La primera temporada de “El cuento de la criada” sorprendió por sus decisiones estéticas. La geometría que imperaba en Gilead expresaba lo conservador de un régimen fascista que, si bien se presentaba como una distopía, nadie podía dejar de reconocer en nuestras prácticas más cotidianas. Esa rigidez militar estaba acompañada por una iluminación que, con referencias explícitas a Vermeer entre otras, nos obligaba a retrotraernos a siglos pasados, muy lejos de ese 2017 en el que se hacía visible el movimiento “Me Too”, poniendo así en escena el carácter reaccionario de la estructura de violencia falocéntrica sobre la que se erigen nuestras democracias liberales. ¿Había allí lugar para la resistencia?
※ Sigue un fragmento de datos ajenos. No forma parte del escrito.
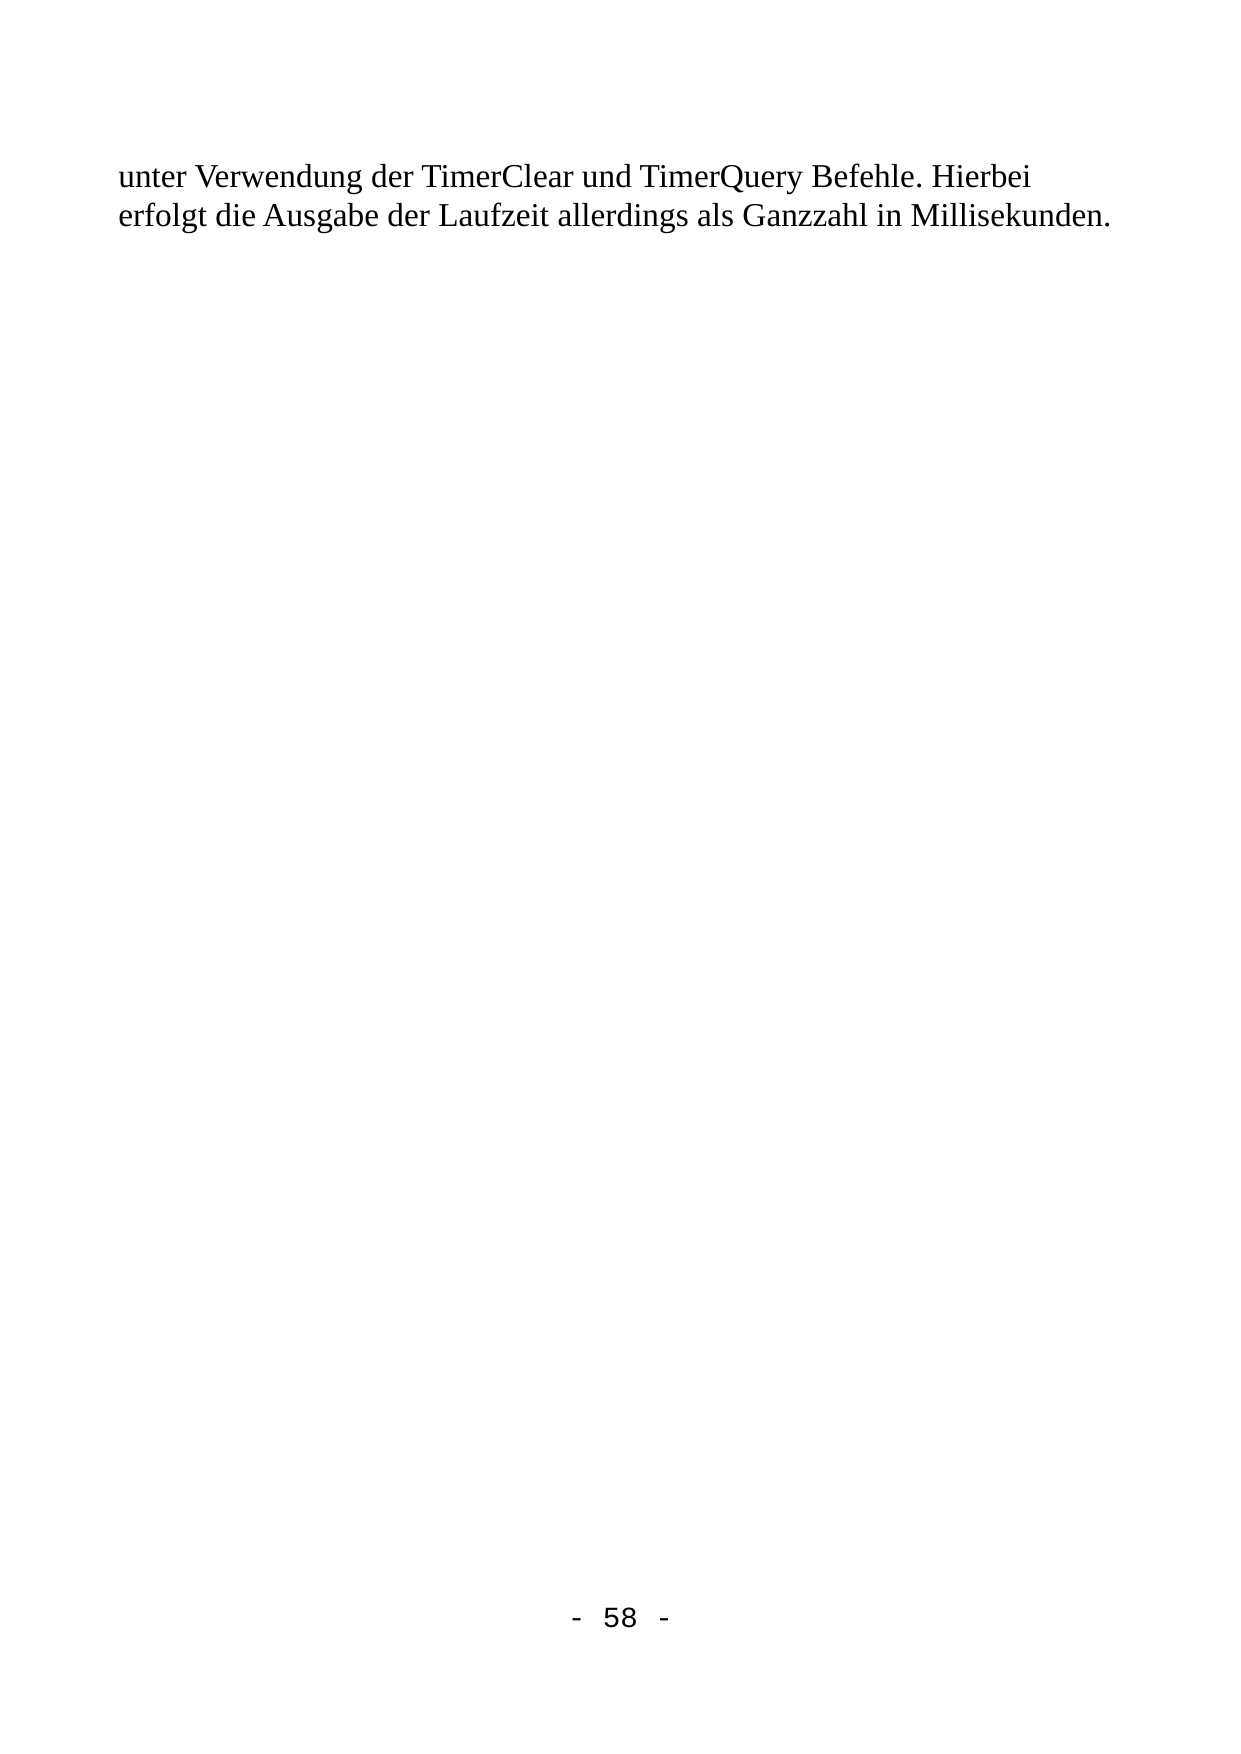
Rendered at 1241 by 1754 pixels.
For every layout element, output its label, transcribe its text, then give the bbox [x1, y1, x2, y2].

text unter Verwendung der TimerClear und TimerQuery Befehle. Hierbei erfolgt die Ausgabe der Laufzeit allerdings als Ganzzahl in Millisekunden. [118, 156, 1122, 233]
Por supuesto que sí. Los primeros planos, captando gestos y miradas, daban lugar a esa fuerza microfísica que buscaba tejer redes desde el interior del imperio patriarcal.
Sin embargo, esta sexta y última temporada sigue sosteniendo esas mismas opciones formales, cuando el mundo ha confirmado que Gilead está más cerca de lo que pensábamos, desde que la ola “Anti-woke” inunda a las derechas conservadoras que hoy asumen una voz privilegiada en la esfera pública. Perseverar en la geometría y la mirada furiosa pierde su eficacia, porque el paso del tiempo produce una mutación en el contenido que encierra la forma. ¿Cómo se traduce conceptualmente esta falta de plasticidad? Mediante el elogio del amor maternal, lo único que finalmente pareciera importar. Si bien la revolución dejó de ser impensada para situarse ahora a la vuelta de la esquina, esta es dirigida por una fuerza viril que asume un rol protagónico, relegando a lo femenino al lugar del cuidado, con todos los prejuicios que lo acompañan: afectividad, compasión, incondicionalidad, etc.
Cuando Rivette, Daney y Godard sentencian que “un travelling es una cuestión de moral” se refieren precisamente a esto. La fotografía, ahora lo sabemos, es una cuestión política.